Nicky Larkin: Israel is a refuge, but a refuge under siege Through making a film about the Israeli-Arab conflict, artist Nicky Larkin found his allegiances swaying.
Nicky Larkin: Israel is a refuge, but a refuge under siege
I used to hate Israel. I used to think the Left was always right. Not any more. Now I loathe Palestinian terrorists. Now I see why Israel has to be hard. Now I see the Left can be Right — as in right-wing. So why did I change my mind so completely?
Strangely, it began with my anger at Israel’s incursion into Gaza in December 2008 which left over 1,200 Palestinians dead, compared to only 13 Israelis. I was so angered by this massacre I posed in the striped scarf of the Palestinian Liberation Organisation for an art show catalogue.

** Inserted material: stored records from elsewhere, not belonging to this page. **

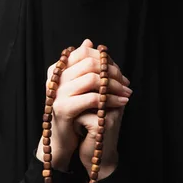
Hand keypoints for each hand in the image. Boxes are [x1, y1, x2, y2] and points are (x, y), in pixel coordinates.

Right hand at [37, 38, 130, 171]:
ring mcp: (57, 93)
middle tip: (126, 84)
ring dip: (115, 86)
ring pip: (93, 79)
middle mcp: (55, 78)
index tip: (119, 73)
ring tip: (127, 94)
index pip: (84, 53)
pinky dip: (111, 99)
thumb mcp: (80, 87)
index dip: (105, 60)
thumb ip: (84, 67)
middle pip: (90, 63)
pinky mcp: (63, 109)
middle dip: (113, 73)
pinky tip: (122, 103)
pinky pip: (93, 98)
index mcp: (57, 69)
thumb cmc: (74, 112)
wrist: (63, 140)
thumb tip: (89, 42)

Shortly after posing in that PLO scarf, I applied for funding from the Irish Arts Council to make a film in Israel and Palestine. I wanted to talk to these soldiers, to challenge their actions — and challenge the Israeli citizens who supported them.
I spent seven weeks in the area, dividing my time evenly between Israel and the West Bank. I started in Israel. The locals were suspicious. We were Irish — from a country which is one of Israel’s chief critics — and we were filmmakers. We were the enemy.
Then I crossed over into the West Bank. Suddenly, being Irish wasn’t a problem. Provo graffiti adorned The Wall. Bethlehem was Las Vegas for Jesus-freaks — neon crucifixes punctuated by posters of martyrs.
These martyrs followed us throughout the West Bank. They watched from lamp-posts and walls wherever we went. Like Jesus in the old Sacred Heart pictures.
But the more I felt the martyrs watching me, the more confused I became. After all, the Palestinian mantra was one of “non-violent resistance”. It was their motto, repeated over and over like responses at a Catholic mass.
Yet when I interviewed Hind Khoury, a former Palestinian government member, she sat forward angrily in her chair as she refused to condemn the actions of the suicide bombers. She was all aggression.